There are three modes of raising endowment insurance funds: one is pay-as-you-go system, the other is fund accumulation system, and the third is partial accumulation system combining pay-as-you-go system and fund accumulation system. Pay-as-you-go system means that from the perspective of the whole society, today's contributions are used for the pension, unemployment and medical needs of today's social security. Pay-as-you-go system is actually a static equilibrium mode. Fund accumulation system, also known as personal account system, refers to that when members of society have the ability to work, they will take out part of the wealth created by participating in economic activities in accordance with the requirements of the law to accumulate reserve funds for their future retirement pension funds, medical security and unemployment. The insurance premium paid by social members during their employment is closely related to the pension benefits they enjoy after retirement. Partial accumulation mode is a kind of endowment insurance financing mode between pay-as-you-go and complete accumulation. It has the advantages of two modes, but at the same time it avoids the disadvantages of the two modes, which is why it is valued.
Legal basis:
People's Republic of China (PRC) social insurance law
Tenth employees should participate in the basic old-age insurance, and employers and employees should pay the basic old-age insurance premium.

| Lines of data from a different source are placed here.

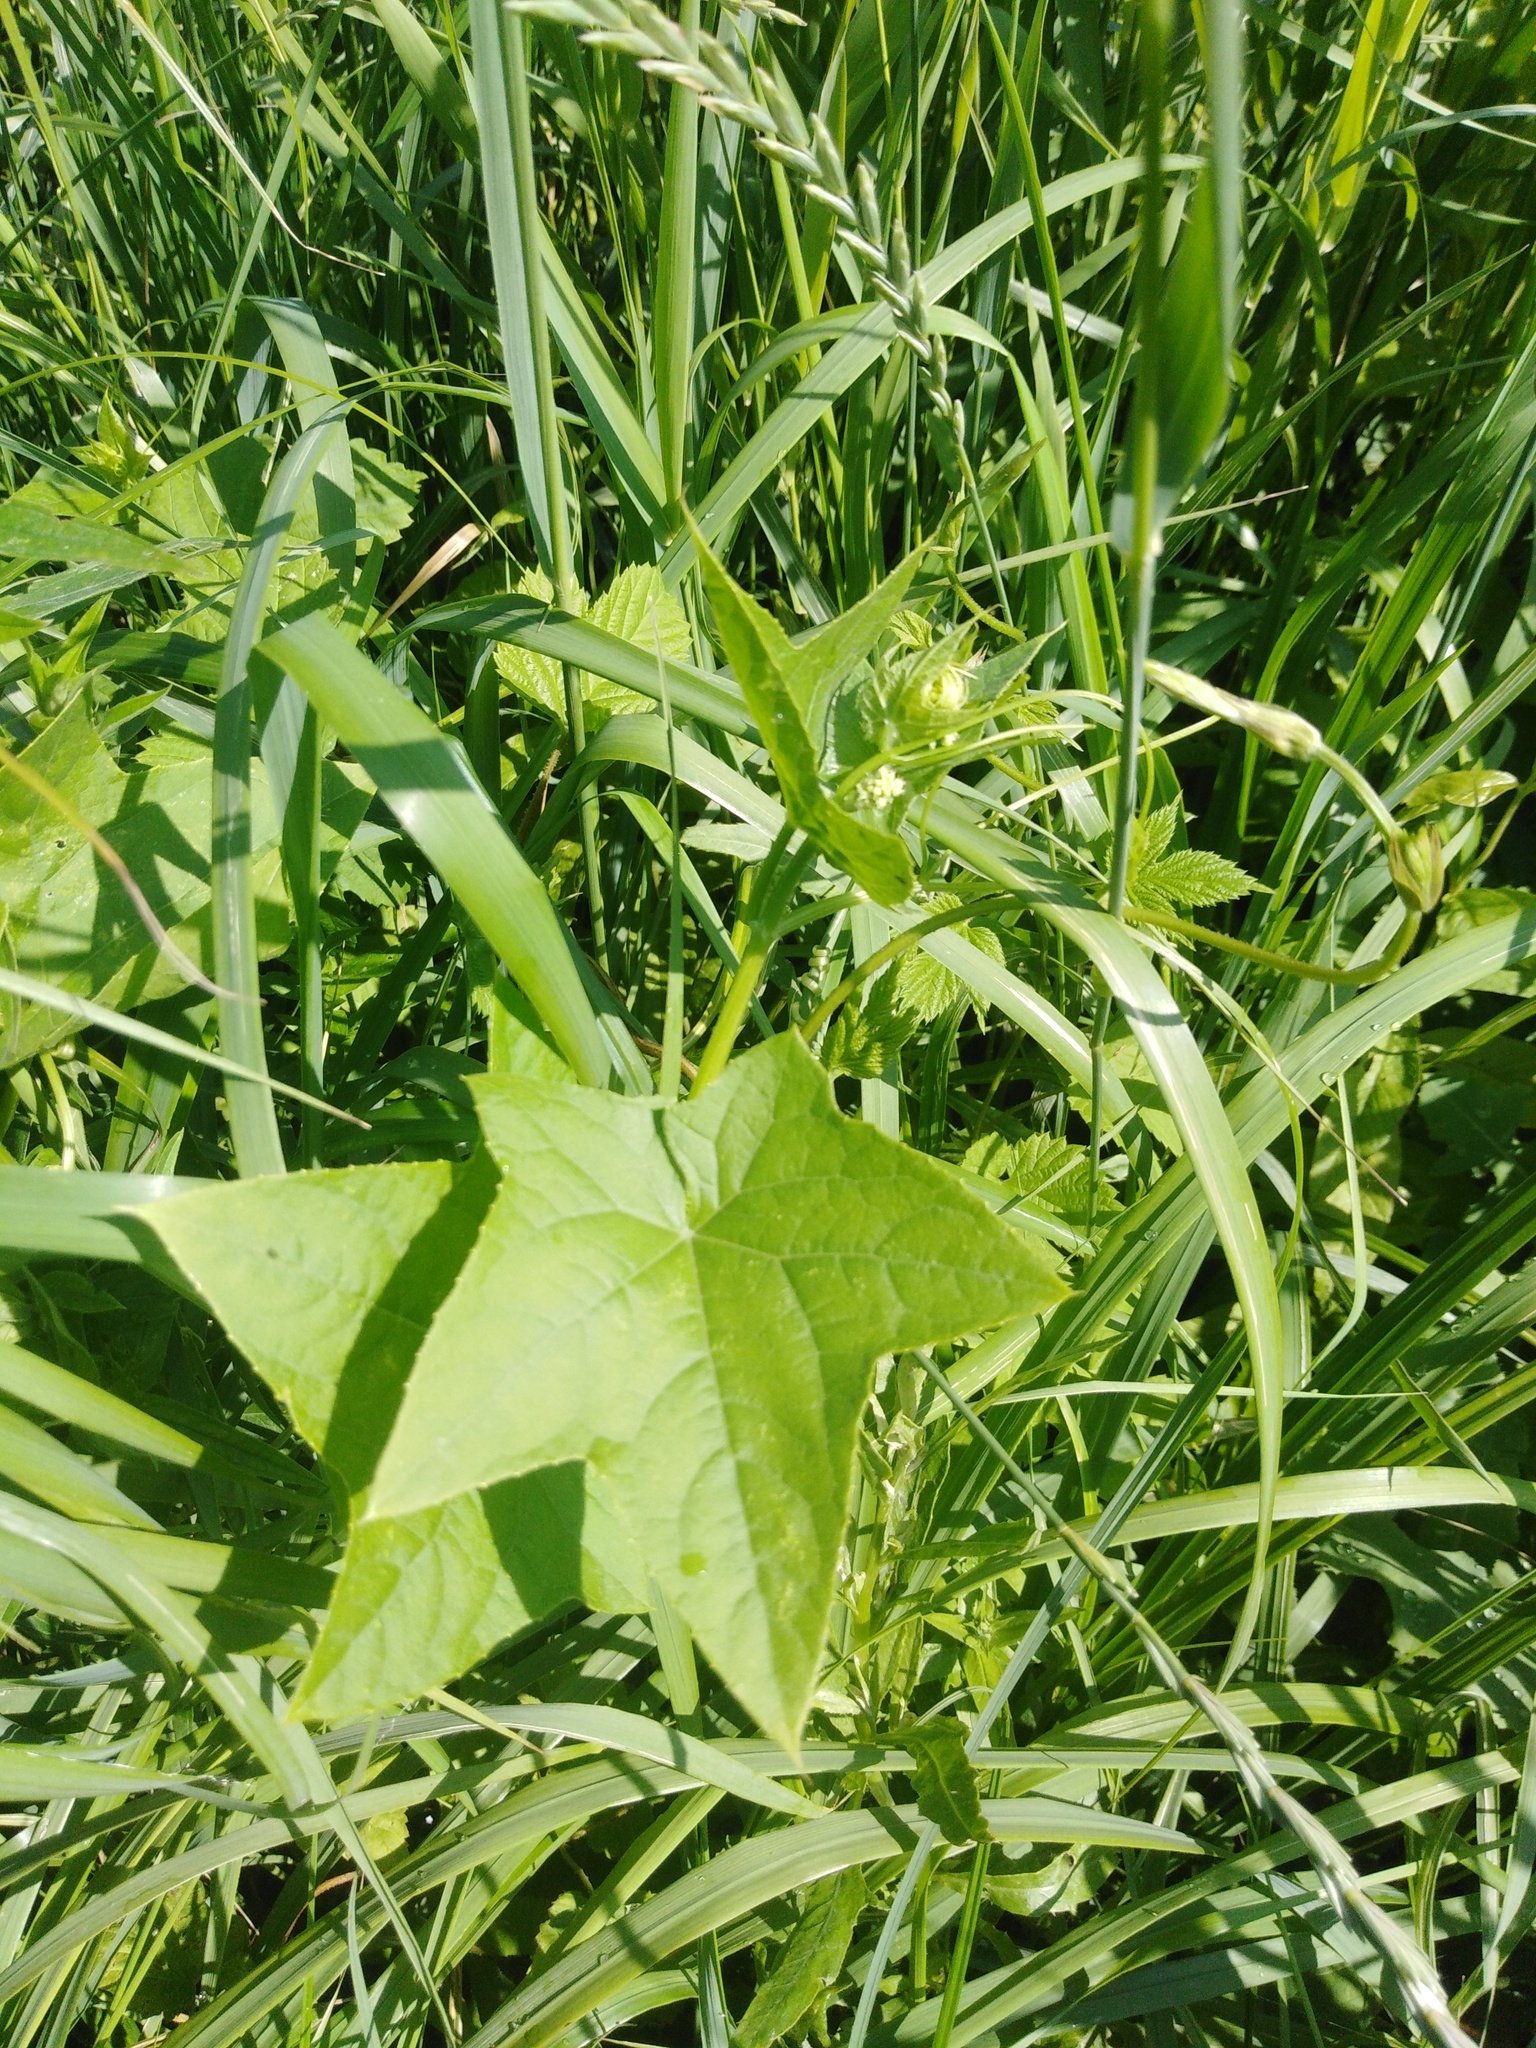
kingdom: Plantae
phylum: Tracheophyta
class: Magnoliopsida
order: Cucurbitales
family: Cucurbitaceae
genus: Echinocystis
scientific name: Echinocystis lobata
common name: Wild cucumber
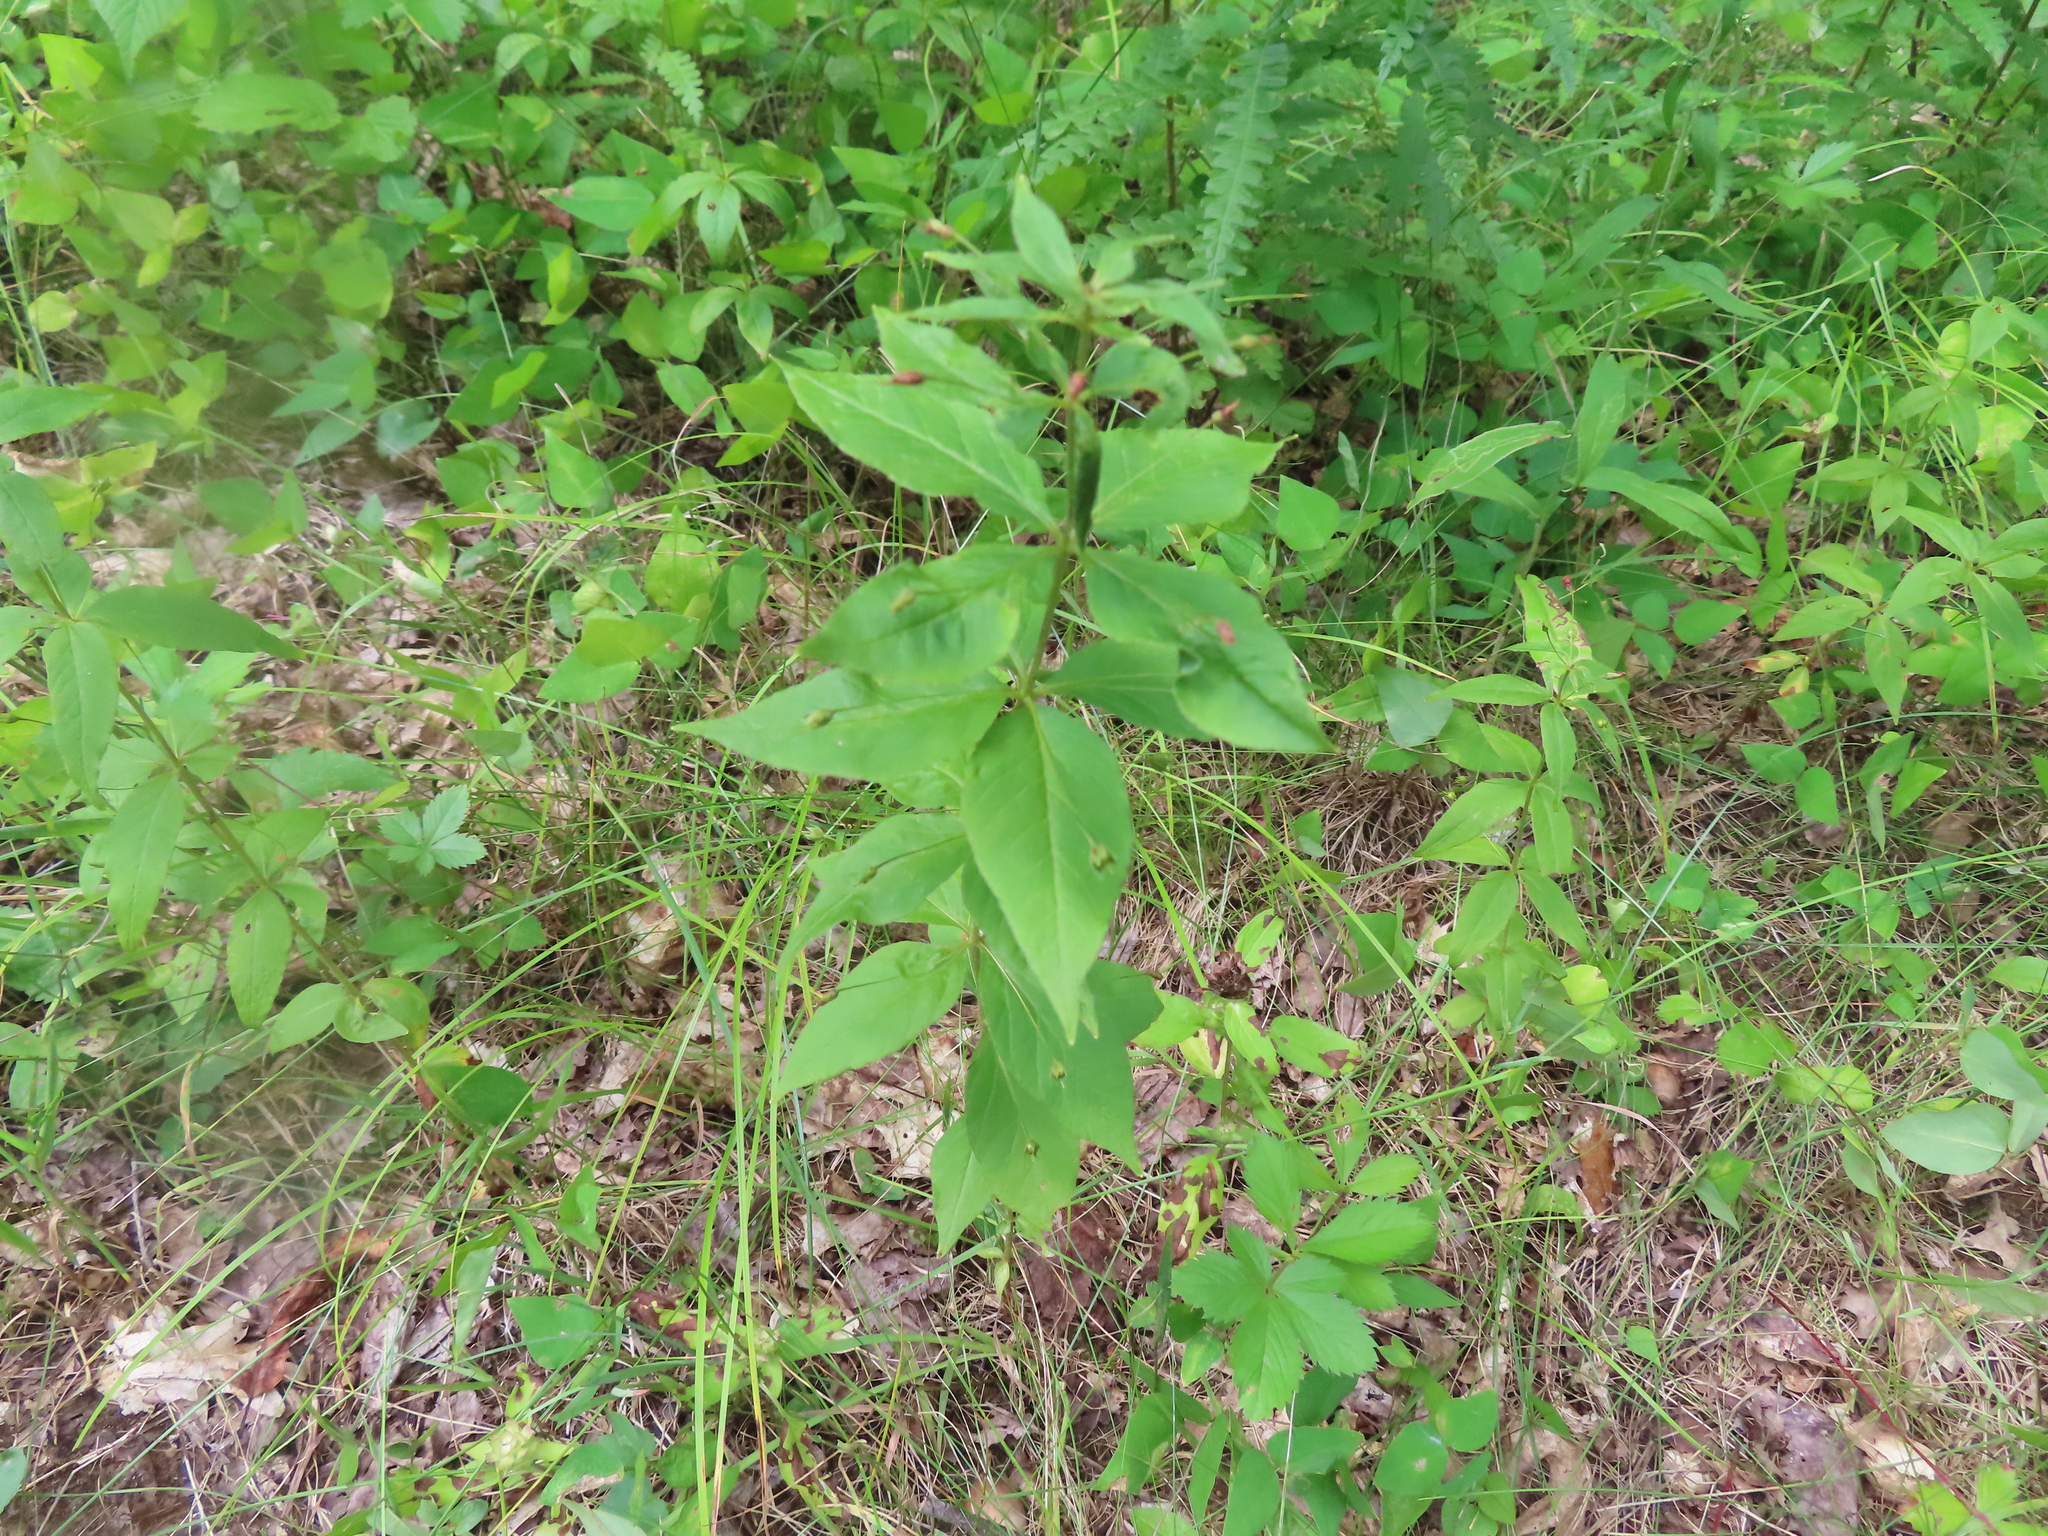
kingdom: Plantae
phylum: Tracheophyta
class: Magnoliopsida
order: Ericales
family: Primulaceae
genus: Lysimachia
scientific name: Lysimachia quadrifolia
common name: Whorled loosestrife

Individual industrial and commercial households without employees, part-time employees who have not participated in the basic old-age insurance in the employer and other flexible employees can participate in the basic old-age insurance, and individuals pay the basic old-age insurance premium.
The measures for the endowment insurance of civil servants and staff managed by reference to the Civil Service Law shall be formulated by the State Council.
Eleventh basic old-age insurance to implement the combination of social pooling and individual accounts.
The basic old-age insurance fund consists of employers, individual contributions and government subsidies.
Article 12 The employing unit shall pay the basic old-age insurance premium according to the proportion of the total wages of employees stipulated by the state and record it in the basic old-age insurance pooling fund.
Employees shall pay the basic old-age insurance premium in accordance with the proportion of wages stipulated by the state and record it in their personal accounts.
Individual industrial and commercial households without employees, part-time employees who have not participated in the basic old-age insurance in the employing unit and other flexible employees who have participated in the basic old-age insurance shall pay the basic old-age insurance premiums in accordance with state regulations and record them in the basic old-age insurance pooling fund and individual accounts respectively.
Derivative problem:
Old-age insurance can only be collected if you pay enough teenagers? Individuals who participate in the basic old-age insurance will receive the basic old-age pension on a monthly basis if they have paid a total of fifteen years when they reach the statutory retirement age. Individuals who participate in the basic old-age insurance and pay less than fifteen years when they reach the statutory retirement age can pay for fifteen years and receive the basic pension on a monthly basis; Can also be transferred to the new rural social endowment insurance or urban residents' social endowment insurance, enjoy the corresponding pension insurance benefits in accordance with the provisions of the State Council.